[Dataset records]
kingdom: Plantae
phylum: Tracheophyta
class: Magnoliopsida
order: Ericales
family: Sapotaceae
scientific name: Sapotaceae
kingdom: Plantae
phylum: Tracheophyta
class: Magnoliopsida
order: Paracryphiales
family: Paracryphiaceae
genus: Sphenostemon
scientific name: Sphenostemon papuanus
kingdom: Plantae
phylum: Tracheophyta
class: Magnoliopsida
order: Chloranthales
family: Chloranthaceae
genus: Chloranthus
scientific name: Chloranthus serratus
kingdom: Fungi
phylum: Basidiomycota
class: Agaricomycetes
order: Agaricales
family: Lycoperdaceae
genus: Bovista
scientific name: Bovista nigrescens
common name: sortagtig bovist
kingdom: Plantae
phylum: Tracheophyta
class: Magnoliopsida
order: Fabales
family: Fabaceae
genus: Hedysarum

Direction:
Rewrite every one of these rows, putting "species name" wherever "scientific name" appears and leaving everything else as it is.

Result of the exercise:
kingdom: Plantae
phylum: Tracheophyta
class: Magnoliopsida
order: Ericales
family: Sapotaceae
species name: Sapotaceae
kingdom: Plantae
phylum: Tracheophyta
class: Magnoliopsida
order: Paracryphiales
family: Paracryphiaceae
genus: Sphenostemon
species name: Sphenostemon papuanus
kingdom: Plantae
phylum: Tracheophyta
class: Magnoliopsida
order: Chloranthales
family: Chloranthaceae
genus: Chloranthus
species name: Chloranthus serratus
kingdom: Fungi
phylum: Basidiomycota
class: Agaricomycetes
order: Agaricales
family: Lycoperdaceae
genus: Bovista
species name: Bovista nigrescens
common name: sortagtig bovist
kingdom: Plantae
phylum: Tracheophyta
class: Magnoliopsida
order: Fabales
family: Fabaceae
genus: Hedysarum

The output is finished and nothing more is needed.